* **Exercise**: Only the stretch of the listing below that runs from the line with "right ear: (378, 167)" through the line with "left wrist: (170, 342)" is to be printed, exactly and with both ends.

* **Information shown**:
────────────────────

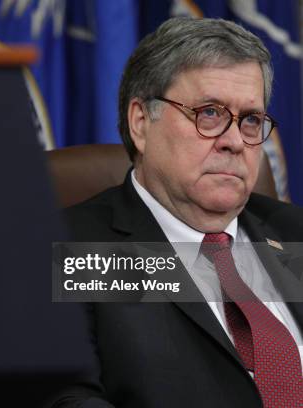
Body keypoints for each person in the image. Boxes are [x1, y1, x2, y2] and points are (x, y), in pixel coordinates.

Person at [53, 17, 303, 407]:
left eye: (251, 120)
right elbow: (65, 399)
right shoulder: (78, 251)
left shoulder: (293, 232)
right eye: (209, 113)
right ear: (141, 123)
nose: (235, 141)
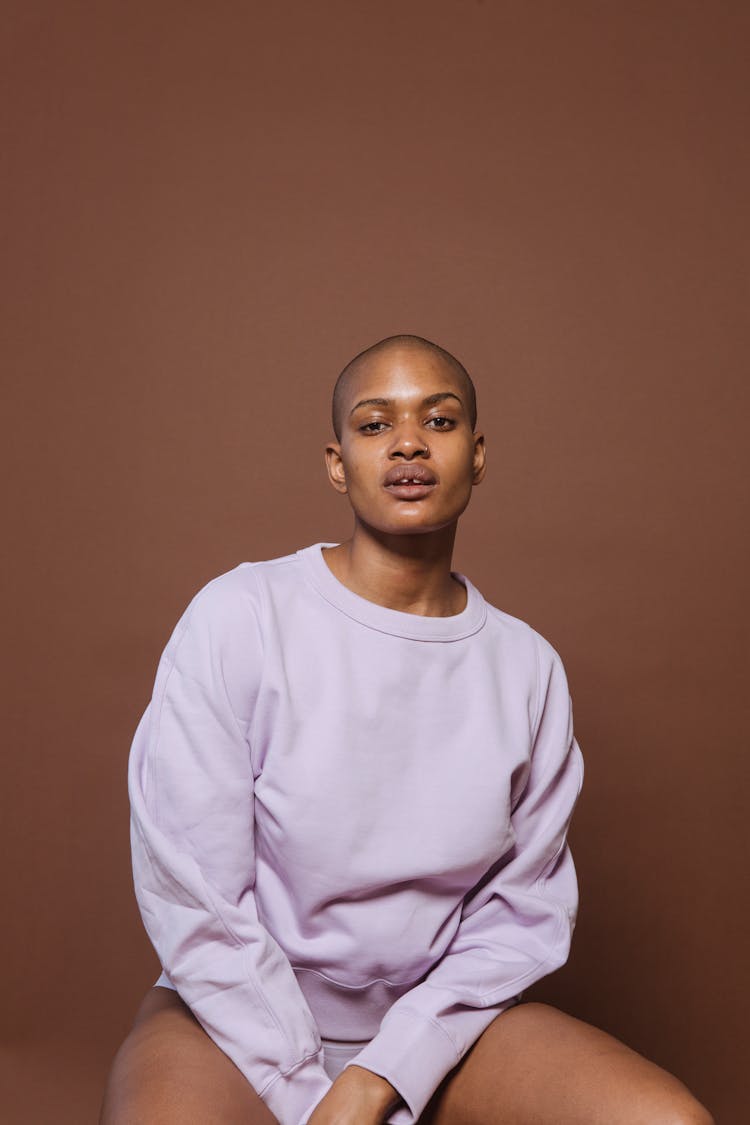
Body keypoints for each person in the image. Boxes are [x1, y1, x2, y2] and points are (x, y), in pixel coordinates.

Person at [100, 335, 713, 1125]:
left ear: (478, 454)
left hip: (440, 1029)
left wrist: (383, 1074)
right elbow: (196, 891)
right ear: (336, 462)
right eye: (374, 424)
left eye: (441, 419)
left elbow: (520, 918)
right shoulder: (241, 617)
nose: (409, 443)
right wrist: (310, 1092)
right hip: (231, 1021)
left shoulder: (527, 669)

────────────────────

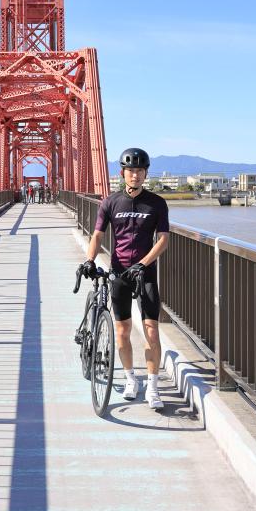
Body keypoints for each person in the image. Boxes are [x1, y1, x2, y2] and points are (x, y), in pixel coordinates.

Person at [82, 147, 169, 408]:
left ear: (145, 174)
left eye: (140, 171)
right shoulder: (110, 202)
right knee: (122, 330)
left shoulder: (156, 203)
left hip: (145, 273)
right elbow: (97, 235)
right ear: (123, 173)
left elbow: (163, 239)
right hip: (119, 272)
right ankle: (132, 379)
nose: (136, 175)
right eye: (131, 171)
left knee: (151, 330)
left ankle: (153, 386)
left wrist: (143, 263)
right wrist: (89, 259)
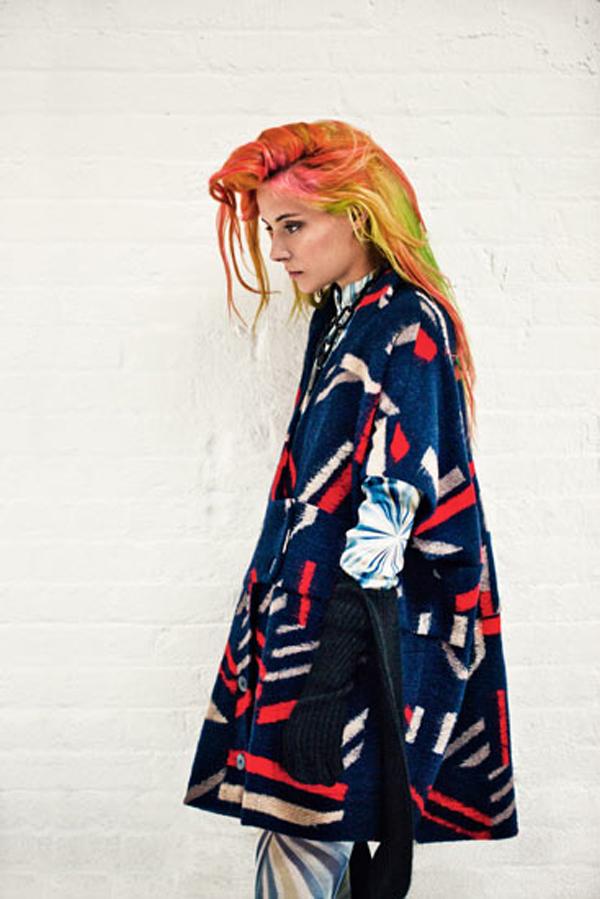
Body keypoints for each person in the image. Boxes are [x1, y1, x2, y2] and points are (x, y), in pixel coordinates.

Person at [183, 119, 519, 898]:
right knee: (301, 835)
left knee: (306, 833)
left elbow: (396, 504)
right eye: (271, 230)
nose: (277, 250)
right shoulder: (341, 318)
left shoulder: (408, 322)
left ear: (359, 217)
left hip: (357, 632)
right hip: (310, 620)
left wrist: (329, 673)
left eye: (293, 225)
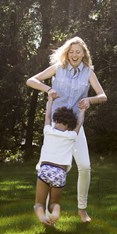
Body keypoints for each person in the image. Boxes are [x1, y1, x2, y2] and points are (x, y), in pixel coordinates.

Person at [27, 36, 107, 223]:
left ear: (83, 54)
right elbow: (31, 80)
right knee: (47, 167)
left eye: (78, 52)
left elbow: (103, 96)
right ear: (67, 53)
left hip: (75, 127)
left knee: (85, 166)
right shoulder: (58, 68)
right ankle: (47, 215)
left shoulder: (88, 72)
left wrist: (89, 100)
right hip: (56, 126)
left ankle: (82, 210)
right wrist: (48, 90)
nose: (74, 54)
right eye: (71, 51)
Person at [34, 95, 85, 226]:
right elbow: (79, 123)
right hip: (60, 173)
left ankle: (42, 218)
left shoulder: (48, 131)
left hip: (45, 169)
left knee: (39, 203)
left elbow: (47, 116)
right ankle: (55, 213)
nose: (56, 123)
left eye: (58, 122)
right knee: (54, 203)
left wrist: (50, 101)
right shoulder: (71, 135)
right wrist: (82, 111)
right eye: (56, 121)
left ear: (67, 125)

────────────────────

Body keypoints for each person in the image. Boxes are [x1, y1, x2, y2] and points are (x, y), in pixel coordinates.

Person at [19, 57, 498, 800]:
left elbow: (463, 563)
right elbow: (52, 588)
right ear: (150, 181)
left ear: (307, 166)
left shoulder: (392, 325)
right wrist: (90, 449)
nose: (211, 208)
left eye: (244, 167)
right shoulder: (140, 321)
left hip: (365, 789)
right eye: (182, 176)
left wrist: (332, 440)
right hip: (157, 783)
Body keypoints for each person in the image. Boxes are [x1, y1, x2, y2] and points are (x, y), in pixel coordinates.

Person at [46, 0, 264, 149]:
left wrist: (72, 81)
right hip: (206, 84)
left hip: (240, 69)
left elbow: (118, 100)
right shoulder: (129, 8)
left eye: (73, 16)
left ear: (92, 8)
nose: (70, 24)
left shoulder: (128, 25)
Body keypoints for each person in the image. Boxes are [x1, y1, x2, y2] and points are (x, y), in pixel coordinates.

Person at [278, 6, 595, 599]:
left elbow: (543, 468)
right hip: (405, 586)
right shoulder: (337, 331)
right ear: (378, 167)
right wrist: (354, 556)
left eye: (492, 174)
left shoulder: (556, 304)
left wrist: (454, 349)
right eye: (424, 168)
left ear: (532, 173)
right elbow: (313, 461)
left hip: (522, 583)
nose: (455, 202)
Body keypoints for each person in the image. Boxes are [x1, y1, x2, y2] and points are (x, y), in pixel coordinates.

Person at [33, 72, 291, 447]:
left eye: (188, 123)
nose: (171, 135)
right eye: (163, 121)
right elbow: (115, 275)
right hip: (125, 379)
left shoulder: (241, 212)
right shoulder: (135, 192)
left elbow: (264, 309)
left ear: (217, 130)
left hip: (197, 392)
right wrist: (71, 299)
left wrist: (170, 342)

────────────────────

* **Written reply**:
right ear: (378, 167)
right wrist: (354, 556)
left eye: (492, 174)
left shoulder: (556, 304)
left wrist: (454, 349)
right eye: (424, 168)
left ear: (532, 173)
right elbow: (313, 461)
left hip: (522, 583)
nose: (455, 202)
Body keypoints for each person in the image. Boxes are [x1, y1, x2, y2] and points are (x, y), in pixel coordinates.

Person at [33, 72, 291, 447]:
left eye: (188, 123)
nose: (171, 135)
right eye: (163, 121)
right elbow: (115, 275)
right hip: (125, 379)
left shoulder: (241, 212)
right shoulder: (135, 192)
left elbow: (264, 309)
left ear: (217, 130)
left hip: (197, 392)
right wrist: (71, 299)
left wrist: (170, 342)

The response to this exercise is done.